Het duurde tot eind 2002, bij de publicatie van het PISA-2000 rapport, vooraleer voor het bredere publiek het schandaal van het Belgisch onderwijs aan het licht kwam: de grootste sociale ongelijkheid van alle industrielanden. De ministers probeerden die boodschap te verdringen in een concert van zelfvoldaanheid in het Noorden en van gejammer in het Zuiden. Allen hadden ze slechts oog voor de gemiddelde resultaten – nochtans de minst betekenisvolle – in het Vlaams of in het Franstalig onderwijs die uit dit eerste groot PISA-onderzoek naar voren kwamen.

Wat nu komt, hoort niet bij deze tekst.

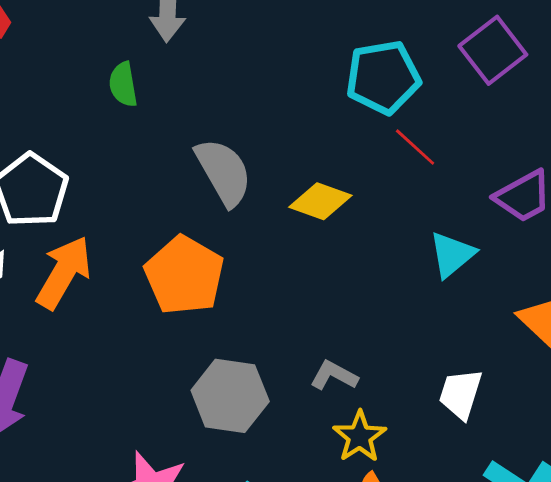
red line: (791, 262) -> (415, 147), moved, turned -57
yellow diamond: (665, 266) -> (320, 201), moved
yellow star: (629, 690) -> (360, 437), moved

In de middens van het wetenschappelijk onderzoek, en dank zij het onderzoek van PISA-2000, werd de sociale ongelijkheid in het onderwijs opnieuw een gewaardeerd discussie- en onderzoeksthema. Het grote publiek kreeg echter weinig weet van deze werkzaamheden. En, vooral, deze onderzoeken beperkten zich al te vaak tot de beschrijving van de toestand zonder dieper op de oorzaken in te gaan.
Het was opnieuw de APED/OVDS die in dit debat, in 2003, een substantiële rol speelde. In een studie, getiteld “De Belgische schoolmislukking”, belichtten wij voor het brede publiek de weinig benijdenswaardige plaats die ons land bekleedt inzake de graad van ongelijkheid in het onderwijs. Maar dit was niet alles. Wij brachten vooral de onweerlegbare statistische bewijzen dat deze ongelijkheid verbonden is met drie essentiële karakteristieken van ons onderwijs: de vroegtijdige studiekeuze en selectie, het semi-marktkarakter van ons onderwijs en de onderfinanciering van het lager onderwijs.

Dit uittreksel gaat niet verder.